Certes, mais si la décontraction consiste à jouer les cancres ou s'enorgueillir de son ignorance, il y a de quoi s'interroger sur les critères de la méritocratie en République Sarkozienne.
C'est que la ministre ne manque pas de souligner, par incise, combien elle ignore enjeux européens. Et c'est cette ignorance même qui caractérise une "ambiance décontractée", selon Michel Barnier. Je confesse mal comprendre en quoi l'incompétence, fût-elle simulée, peut servir une ambiance de décontraction.
En tant que militant UMP, même jeune, je m'inquiéterais — ou m'affligerais — de ce que mon futur représentant au Parlement fasse valoir avec désinvolture les artifices et imperfections de son savoir ; et pire, qu'il s'en rengorge.

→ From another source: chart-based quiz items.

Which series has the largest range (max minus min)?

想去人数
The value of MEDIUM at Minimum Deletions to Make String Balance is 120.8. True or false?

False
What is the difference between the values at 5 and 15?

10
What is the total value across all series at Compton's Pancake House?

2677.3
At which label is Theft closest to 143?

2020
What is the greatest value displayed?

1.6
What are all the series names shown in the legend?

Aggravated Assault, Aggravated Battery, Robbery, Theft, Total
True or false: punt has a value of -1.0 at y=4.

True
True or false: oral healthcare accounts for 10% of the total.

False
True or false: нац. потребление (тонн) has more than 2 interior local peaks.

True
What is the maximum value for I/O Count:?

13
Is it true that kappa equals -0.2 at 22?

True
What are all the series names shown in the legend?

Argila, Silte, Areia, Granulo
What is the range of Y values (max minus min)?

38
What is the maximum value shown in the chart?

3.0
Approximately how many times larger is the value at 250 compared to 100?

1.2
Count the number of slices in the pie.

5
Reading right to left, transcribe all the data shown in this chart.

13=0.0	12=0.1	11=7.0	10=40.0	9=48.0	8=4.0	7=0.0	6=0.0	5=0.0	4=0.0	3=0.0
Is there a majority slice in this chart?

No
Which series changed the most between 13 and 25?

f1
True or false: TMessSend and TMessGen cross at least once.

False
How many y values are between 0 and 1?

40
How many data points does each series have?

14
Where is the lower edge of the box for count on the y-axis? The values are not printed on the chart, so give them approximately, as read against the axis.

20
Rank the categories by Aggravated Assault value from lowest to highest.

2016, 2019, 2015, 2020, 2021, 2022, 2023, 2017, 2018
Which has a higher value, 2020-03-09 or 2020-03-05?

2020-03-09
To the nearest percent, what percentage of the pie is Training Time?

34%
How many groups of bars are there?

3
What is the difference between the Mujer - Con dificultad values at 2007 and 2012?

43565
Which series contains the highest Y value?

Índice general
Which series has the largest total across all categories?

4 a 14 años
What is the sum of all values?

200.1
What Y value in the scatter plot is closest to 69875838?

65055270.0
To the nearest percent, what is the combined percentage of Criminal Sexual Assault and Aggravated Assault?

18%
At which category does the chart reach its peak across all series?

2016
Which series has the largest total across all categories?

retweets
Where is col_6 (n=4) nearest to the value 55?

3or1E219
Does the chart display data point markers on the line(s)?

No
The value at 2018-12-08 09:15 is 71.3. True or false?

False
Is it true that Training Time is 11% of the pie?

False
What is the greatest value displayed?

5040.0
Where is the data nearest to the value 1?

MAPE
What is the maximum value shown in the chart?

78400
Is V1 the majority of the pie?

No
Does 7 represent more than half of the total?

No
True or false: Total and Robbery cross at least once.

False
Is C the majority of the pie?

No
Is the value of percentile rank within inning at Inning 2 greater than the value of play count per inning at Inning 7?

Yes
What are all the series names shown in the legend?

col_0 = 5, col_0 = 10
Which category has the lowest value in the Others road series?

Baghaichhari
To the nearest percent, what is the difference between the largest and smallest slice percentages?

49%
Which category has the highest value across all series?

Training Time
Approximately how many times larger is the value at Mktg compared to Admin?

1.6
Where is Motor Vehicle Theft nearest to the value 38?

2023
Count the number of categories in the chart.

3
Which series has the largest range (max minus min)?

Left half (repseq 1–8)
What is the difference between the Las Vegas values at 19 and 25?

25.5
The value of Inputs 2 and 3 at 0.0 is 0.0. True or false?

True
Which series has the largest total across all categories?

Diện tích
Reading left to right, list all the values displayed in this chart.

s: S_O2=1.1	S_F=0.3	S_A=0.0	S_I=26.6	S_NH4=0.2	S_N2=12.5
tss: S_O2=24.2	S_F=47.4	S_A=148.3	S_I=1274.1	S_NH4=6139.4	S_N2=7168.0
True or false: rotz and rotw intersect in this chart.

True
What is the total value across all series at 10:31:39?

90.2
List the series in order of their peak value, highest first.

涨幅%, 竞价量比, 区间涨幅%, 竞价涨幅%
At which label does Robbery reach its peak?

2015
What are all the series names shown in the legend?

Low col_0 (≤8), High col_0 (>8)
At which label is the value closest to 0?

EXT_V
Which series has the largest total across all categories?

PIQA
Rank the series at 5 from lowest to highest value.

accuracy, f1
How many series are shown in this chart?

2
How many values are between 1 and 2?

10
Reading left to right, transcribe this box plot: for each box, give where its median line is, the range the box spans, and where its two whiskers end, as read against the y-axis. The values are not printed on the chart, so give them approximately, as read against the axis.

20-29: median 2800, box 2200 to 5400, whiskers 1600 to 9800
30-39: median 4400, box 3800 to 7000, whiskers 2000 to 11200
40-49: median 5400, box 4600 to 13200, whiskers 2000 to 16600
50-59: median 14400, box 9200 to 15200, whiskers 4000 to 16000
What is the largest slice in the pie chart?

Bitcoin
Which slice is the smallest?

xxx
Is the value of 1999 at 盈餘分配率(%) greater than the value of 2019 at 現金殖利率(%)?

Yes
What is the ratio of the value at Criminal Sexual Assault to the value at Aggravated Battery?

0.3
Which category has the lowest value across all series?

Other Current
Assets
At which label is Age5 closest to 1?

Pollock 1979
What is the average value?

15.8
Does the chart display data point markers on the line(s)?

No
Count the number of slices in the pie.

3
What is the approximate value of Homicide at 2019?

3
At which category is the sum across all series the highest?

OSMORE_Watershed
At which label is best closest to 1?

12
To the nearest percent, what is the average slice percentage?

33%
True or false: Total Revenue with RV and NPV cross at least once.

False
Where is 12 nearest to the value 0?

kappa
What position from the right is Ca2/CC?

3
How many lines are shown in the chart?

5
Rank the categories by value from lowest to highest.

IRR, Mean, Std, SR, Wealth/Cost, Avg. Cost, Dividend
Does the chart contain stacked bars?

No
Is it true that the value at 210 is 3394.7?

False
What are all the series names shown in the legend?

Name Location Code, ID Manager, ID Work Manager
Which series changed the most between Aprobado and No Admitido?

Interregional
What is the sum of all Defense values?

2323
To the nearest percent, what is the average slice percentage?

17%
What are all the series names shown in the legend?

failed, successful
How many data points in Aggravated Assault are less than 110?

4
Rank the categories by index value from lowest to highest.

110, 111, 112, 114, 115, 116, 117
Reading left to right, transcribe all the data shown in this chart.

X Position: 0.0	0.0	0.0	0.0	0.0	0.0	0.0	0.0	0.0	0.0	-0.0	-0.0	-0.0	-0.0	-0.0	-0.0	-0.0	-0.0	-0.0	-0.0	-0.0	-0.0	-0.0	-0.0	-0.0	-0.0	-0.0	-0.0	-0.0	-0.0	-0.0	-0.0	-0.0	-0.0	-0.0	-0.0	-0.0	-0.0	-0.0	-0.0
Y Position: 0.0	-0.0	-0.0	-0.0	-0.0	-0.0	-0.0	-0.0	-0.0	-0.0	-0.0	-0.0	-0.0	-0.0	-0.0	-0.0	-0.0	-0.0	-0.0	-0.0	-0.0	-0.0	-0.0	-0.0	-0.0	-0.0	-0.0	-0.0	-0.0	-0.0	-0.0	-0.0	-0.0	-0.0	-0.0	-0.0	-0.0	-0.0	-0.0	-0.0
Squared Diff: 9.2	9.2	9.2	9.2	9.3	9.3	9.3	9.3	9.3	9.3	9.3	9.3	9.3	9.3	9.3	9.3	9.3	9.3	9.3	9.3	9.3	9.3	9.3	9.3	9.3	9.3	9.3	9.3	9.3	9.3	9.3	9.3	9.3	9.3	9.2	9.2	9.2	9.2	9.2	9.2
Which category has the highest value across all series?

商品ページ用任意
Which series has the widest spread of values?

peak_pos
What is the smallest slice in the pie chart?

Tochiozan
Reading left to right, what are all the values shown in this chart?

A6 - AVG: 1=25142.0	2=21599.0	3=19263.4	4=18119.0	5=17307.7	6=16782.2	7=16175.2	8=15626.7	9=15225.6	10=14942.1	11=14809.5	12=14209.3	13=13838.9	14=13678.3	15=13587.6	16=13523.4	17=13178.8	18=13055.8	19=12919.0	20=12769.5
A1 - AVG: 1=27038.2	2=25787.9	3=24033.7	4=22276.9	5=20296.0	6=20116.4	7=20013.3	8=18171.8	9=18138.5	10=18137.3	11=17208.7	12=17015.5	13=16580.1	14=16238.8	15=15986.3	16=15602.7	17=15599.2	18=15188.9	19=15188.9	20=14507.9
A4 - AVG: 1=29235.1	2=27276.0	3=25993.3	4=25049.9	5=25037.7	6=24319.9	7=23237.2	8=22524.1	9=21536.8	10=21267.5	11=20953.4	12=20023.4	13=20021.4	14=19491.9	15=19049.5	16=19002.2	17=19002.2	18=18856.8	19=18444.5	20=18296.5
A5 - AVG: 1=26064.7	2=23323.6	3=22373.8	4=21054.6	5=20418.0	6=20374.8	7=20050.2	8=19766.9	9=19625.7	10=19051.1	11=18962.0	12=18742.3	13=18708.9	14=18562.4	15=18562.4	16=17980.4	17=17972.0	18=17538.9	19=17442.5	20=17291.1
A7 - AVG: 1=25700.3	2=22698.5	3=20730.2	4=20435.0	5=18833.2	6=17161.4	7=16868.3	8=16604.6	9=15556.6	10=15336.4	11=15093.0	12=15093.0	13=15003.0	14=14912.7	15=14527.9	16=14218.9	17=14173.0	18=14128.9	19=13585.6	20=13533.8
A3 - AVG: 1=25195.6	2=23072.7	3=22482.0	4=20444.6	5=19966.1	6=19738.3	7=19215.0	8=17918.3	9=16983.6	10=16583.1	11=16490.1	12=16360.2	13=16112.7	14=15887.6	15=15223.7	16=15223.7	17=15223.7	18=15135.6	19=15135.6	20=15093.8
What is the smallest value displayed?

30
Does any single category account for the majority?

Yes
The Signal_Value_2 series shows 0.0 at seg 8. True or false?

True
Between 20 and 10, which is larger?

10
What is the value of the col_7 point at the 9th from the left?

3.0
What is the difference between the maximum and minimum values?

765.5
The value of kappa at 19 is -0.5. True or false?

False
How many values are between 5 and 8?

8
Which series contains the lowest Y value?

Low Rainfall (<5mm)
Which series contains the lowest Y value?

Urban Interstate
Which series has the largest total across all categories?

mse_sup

Je m'étonnerais encore de ce que la réponse aux militants constitue une épreuve ennuyeuse et factice, à ce point qu'il apparaît légitime d'en souligner les subterfuges. Feindre sa compétence, au moins, a le mérite de laisser penser que l'on est élu pour quelque chose. Appuyer sur la dimension artificielle de l'exercice — "alors je récite" — souffle sur la poussière de l'hypocrisie, mais c'est au prix de l'abandon d'une valeur qu'on pouvait estimer défendable : que les meilleurs représentent le peuple.
Il est vrai que Rachida Dati, elle n'y entend peut-être rien à l'Europe, mais elle va quand même être élue. Et je vous parie mon billet que le Président Sarkozy en connaît d'autres qui s'y entendent en politique européenne, mais ne seront jamais élus.
Finalement, la frivolité de Rachida Dati n'est pas un affront aux militants de l'UMP. Car peu leur importe d'être représentés par un candidat scrupuleux et soucieux de leurs intérêts. Ce n'est pas davantage un offense à Michel Barnier. Car la pédagogie de l'Union européenne serait bien difficile à tenir devant l'électeur s'il n'était un colistier pour en souligner l'inanité.
Ce n'est pas plus un mépris de l'électeur. Car ce dernier n'aime rien tant qu'on lui laisse entendre combien on se moque des questions sur lesquelles on réclame son suffrage.